The Delta variant previously known as the Indian variant is continuing to cause the number of Covid cases to rise. This variant has caused a huge surge in Covid cases in the UK. New charts show just how fast this variant has been spreading.
The majority of Covid infections in the UK today can be attributed to the Delta variant.
This strain now accounts for about 95 percent of new cases of Covid in Britain.
It appears to spread more easily than the Kent variant which is also known as the Alpa variant, with a chart showing just how rapid the rise was.
The Delta variant of the coronavirus is thought to be about 60 percent more transmissible than the Kent strain, according to research by Public Health England.
“Sixty per cent more infectious is extremely worrying—that’s the main thing that will drive the speed with which the next wave comes along.

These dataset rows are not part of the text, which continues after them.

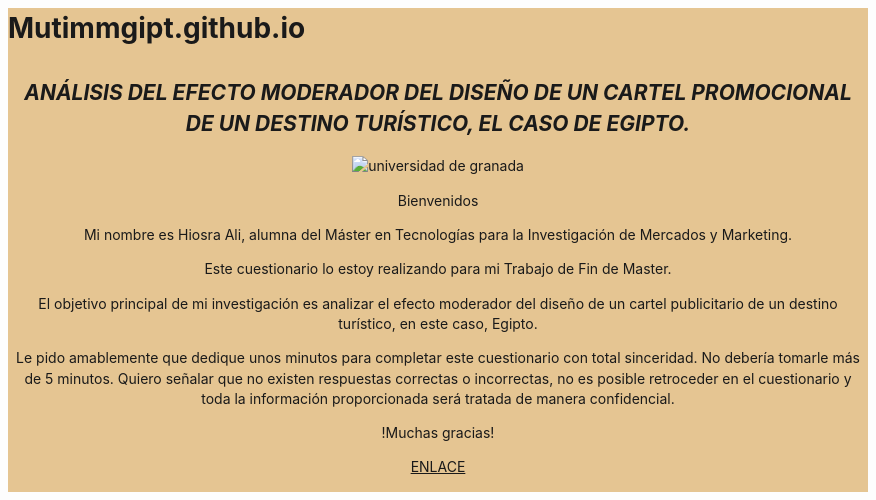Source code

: # Mutimmgipt.github.io
<!DOCTYPE html>
<html>
<body>
<center><h2> <i>ANÁLISIS DEL EFECTO MODERADOR DEL DISEÑO DE UN CARTEL PROMOCIONAL DE UN DESTINO TURÍSTICO, EL CASO DE EGIPTO.</i></h2></center>
<center><img src="https://novaciencia.es/wp-content/uploads/2021/05/campus-ceuta.jpg" alt="universidad de granada" width="250" height="250" style="font-variant-position: inherit;">
<table> <tr></center>


</body>
</html>
<p></p>
<p></p>
<p></p>
<center><P>Bienvenidos<P>

<P>Mi nombre es Hiosra Ali, alumna del Máster en Tecnologías para la Investigación de Mercados y Marketing.<P>
<P>Este cuestionario lo estoy realizando para mi Trabajo de Fin de Master.<P>
<P>El objetivo principal de mi investigación es analizar el efecto moderador del diseño de un cartel publicitario de un destino turístico, en este caso, Egipto.<P>
    
<P>Le pido amablemente que dedique unos minutos para completar este cuestionario con total sinceridad. No debería tomarle más de 5 minutos. Quiero señalar que no existen respuestas correctas o incorrectas, no es posible retroceder en el cuestionario y toda la información proporcionada será tratada de manera confidencial.<P>
    
 <P>!Muchas gracias!</P></center>

</html>
</head>
<meta name=»viewport» content=»width=device-width, initial-scale=1.0>
<tile></title>
</head>
<body>
  <a href="http://mutimmgipt.es/" id="enlacealeatorio">ENLACE</a>

  <script>
    document.getElementById("enlacealeatorio").addEventListener('click', function(e) {
        e.preventDefault();
        enlaceAleatorio()
    });
    function enlaceAleatorio() {
        var direcciones = new Array("https://forms.gle/Ld8yK8eLz6eExAe36", "https://forms.gle/W6H4yn51JEE613N58", "https://forms.gle/C3y5RomPDRSg5hkc9"," https://forms.gle/kyz2P1hKaMbaT41F7", );
        var aleat = Math.random() * direcciones.length;
        aleat = Math.floor(aleat);
        window.location = direcciones[aleat]
    }
  </script>
  <!DOCTYPE html>
  <html>
  <head>
      <style>
          body {
              background-color: #E5C592  ; /* Color amarillo claro */
          }
      </style>
  </head>
  <body>
      <!-- Contenido de tu página aquí -->
  </body>
  </html>
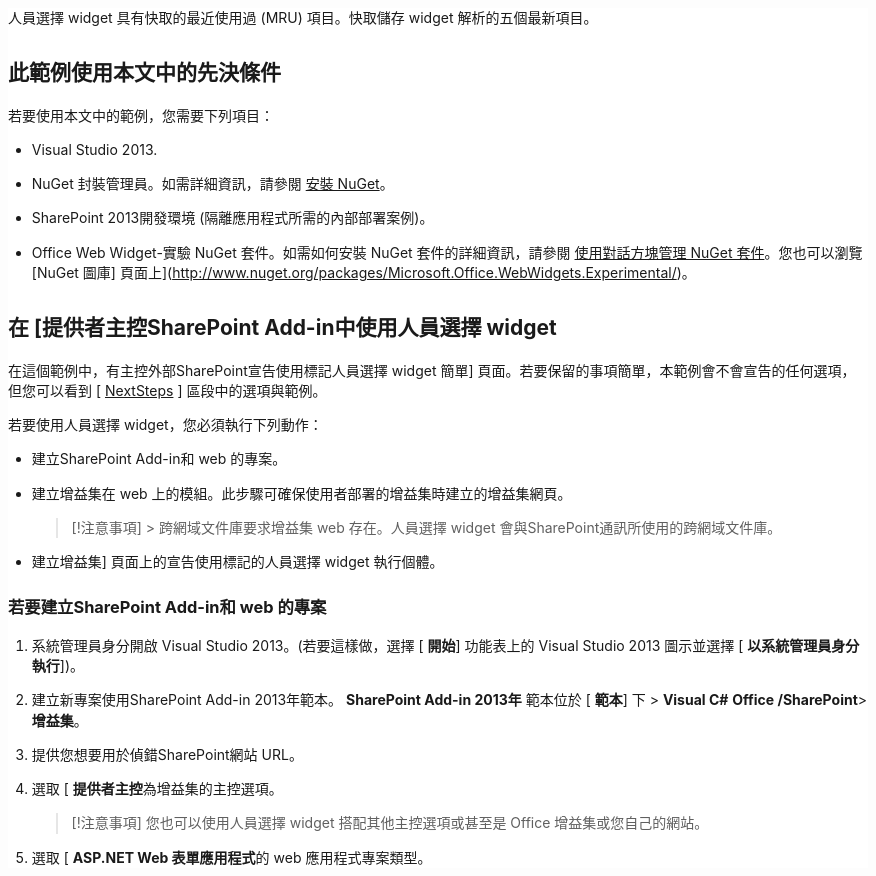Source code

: 人員選擇 widget 具有快取的最近使用過 (MRU) 項目。快取儲存 widget 解析的五個最新項目。
## 此範例使用本文中的先決條件

若要使用本文中的範例，您需要下列項目：
  
    
    

- Visual Studio 2013.
    
  
- NuGet 封裝管理員。如需詳細資訊，請參閱 [安裝 NuGet](http://go.microsoft.com/fwlink/?LinkId=271465)。
    
  
- SharePoint 2013開發環境 (隔離應用程式所需的內部部署案例)。
    
  
- Office Web Widget-實驗 NuGet 套件。如需如何安裝 NuGet 套件的詳細資訊，請參閱 [使用對話方塊管理 NuGet 套件](http://docs.nuget.org/docs/start-here/managing-nuget-packages-using-the-dialog)。您也可以瀏覽 [NuGet 圖庫] 頁面上](http://www.nuget.org/packages/Microsoft.Office.WebWidgets.Experimental/)。
    
  

## 在 [提供者主控SharePoint Add-in中使用人員選擇 widget

在這個範例中，有主控外部SharePoint宣告使用標記人員選擇 widget 簡單] 頁面。若要保留的事項簡單，本範例會不會宣告的任何選項，但您可以看到 [  [NextSteps](use-the-experimental-people-picker-widget-in-sharepoint-add-ins.md#NextSteps) ] 區段中的選項與範例。
  
    
    
若要使用人員選擇 widget，您必須執行下列動作：
  
    
    

- 建立SharePoint Add-in和 web 的專案。
    
  
- 建立增益集在 web 上的模組。此步驟可確保使用者部署的增益集時建立的增益集網頁。
    
    > [!注意事項]
      > 跨網域文件庫要求增益集 web 存在。人員選擇 widget 會與SharePoint通訊所使用的跨網域文件庫。
- 建立增益集] 頁面上的宣告使用標記的人員選擇 widget 執行個體。
    
  

### 若要建立SharePoint Add-in和 web 的專案


1. 系統管理員身分開啟 Visual Studio 2013。(若要這樣做，選擇 [ **開始**] 功能表上的 Visual Studio 2013 圖示並選擇 [ **以系統管理員身分執行**])。
    
  
2. 建立新專案使用SharePoint Add-in 2013年範本。 **SharePoint Add-in 2013年** 範本位於 [ **範本**] 下 > **Visual C#** **Office /SharePoint**> **增益集**。
    
  
3. 提供您想要用於偵錯SharePoint網站 URL。
    
  
4. 選取 [ **提供者主控**為增益集的主控選項。
    
    > [!注意事項]
      > 您也可以使用人員選擇 widget 搭配其他主控選項或甚至是 Office 增益集或您自己的網站。
5. 選取 [ **ASP.NET Web 表單應用程式**的 web 應用程式專案類型。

Professor Andrew Hayward, an adviser to the government’s Scientific Advisory Group for Emergencies told the BBC: “The fact that the level of hospitalisations from this infection appear to be maybe up to double those of the previous infection is of course also extremely concerning.”
Public Health England recorded 35,204 cases of the Delta variant in the UK reaching a total of 111,157 cases of this variant being recorded across the UK.
The number of cases of the Delta variant has risen by 46 percent in a week across the UK.
Just like the Alpha variant the Delta strain first emerged in concentrated areas but it has now begun to spread across the UK.
The first outbreak of the Alpha variant recorded in the UK was in Kent.
Until recently the Delta variant has been confined to the North but, hotspots of the variant are now being recorded throughout the UK.
The majority of cases of the Delta strain are being reported in England, where there’s been a total of 102,019 recorded cases.
The government said the delay of four weeks would allow them to vaccinate more people to help combat the concerning spread of the Delta variant.
Boris Johnson said the variant is “now spreading faster than the third wave predicted in the February roadmap”.
He added: “We’re seeing cases growing by about 64 per cent per week, and in the worst affected areas, it’s doubling every week.”
Hopefully, the variant will be under control within four weeks and the final easing of restriction will go ahead as planned.
Mr Johnson said: ”As things stand, and on the evidence that I can see right now, I’m confident that we will not need more than four weeks.”